Volcando la botella, vertió un chorrito sobre el vientre montañoso y los muslos paquidérmicos del bebé Victor, y sobre lo que ambos simulaban que era su colita. Después empezó a restregar los picores del bebé. -¿A bebé Victor le gusta el frote? -preguntó. -Uh…, uh…, uh -murmuró Sir Jack, dictando el ritmo preciso. A partir de entonces Lucy evitaba el contacto visual. Había procurado ser objetiva; ella era, en definitiva, Heather, y aquello era una útil y bien pagada investigación de campo. Pero descubrió que, extrañamente, sólo podía adoptar un pleno desapego involucrándose más, convenciéndose de que, en efecto, era Lucy y el cliente era efectivamente el bebé Victor, con el pañal suelto, desnudo salvo por la cofia azul, y despatarrado ante ella.

– Uh…, uh…, uh -prosiguió él mientras ella derramaba más aceite alrededor de su coronilla-. Uh…, uh -continuó mientras alzaba las caderas para indicarle que le untase un poco más los testículos-. Uh…, uh… -con un gruñido más pausado, para darle a entender que lo estaba haciendo a las mil maravillas. Luego, con un rugido más fuerte y más adulto, susurró-: Poti.

– ¿Bebé poti? -preguntó ella, alentadoramente, aunque no del todo convencida de que el bebé fuese capaz del acto supremo de la bebeidad. Había algunos bebés que querían que les dijesen que no, y obedecían. Otros querían que les dijesen que no para gozar la emoción de transgredir la orden. Pero el bebé Victor era un bebé auténtico; no había complicaciones ni ambigüedad en sus exigencias imperiosas. Lucy comprendió que se avecinaba la última.

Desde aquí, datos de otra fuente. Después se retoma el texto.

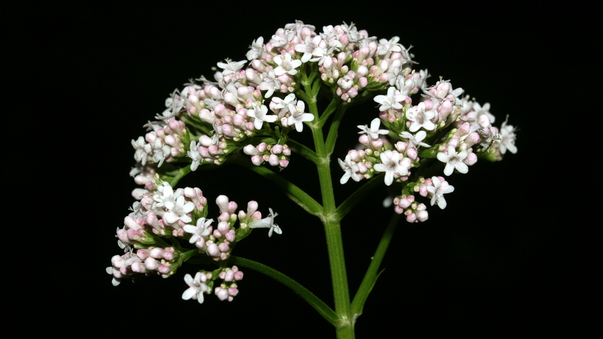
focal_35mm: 111
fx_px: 1775
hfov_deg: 19.3
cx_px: 301
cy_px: 161
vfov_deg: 10.9
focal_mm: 70
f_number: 18
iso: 100
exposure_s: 1/125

Él impulsó hacia arriba las caderas, ella lo estrujó en respuesta con sus manos pringadas, y Sir Jack Pit-man, empresario, innovador, hombre de ideas, mecenas de las artes, restaurador urbanístico, Sir Jack Pit-man, más un auténtico almirante que un capitán de la industria, visionario, soñador, hombre de acción y patriota, acometió un crescendo ronco que culminó en un sforzando bramido de ¡POOOOOOOTI! Expulsó una ristra de pedos sólidos, se corrió a sacudidas en las manos unidas de Lucy y ejecutó una cagada espectacular en el pañal.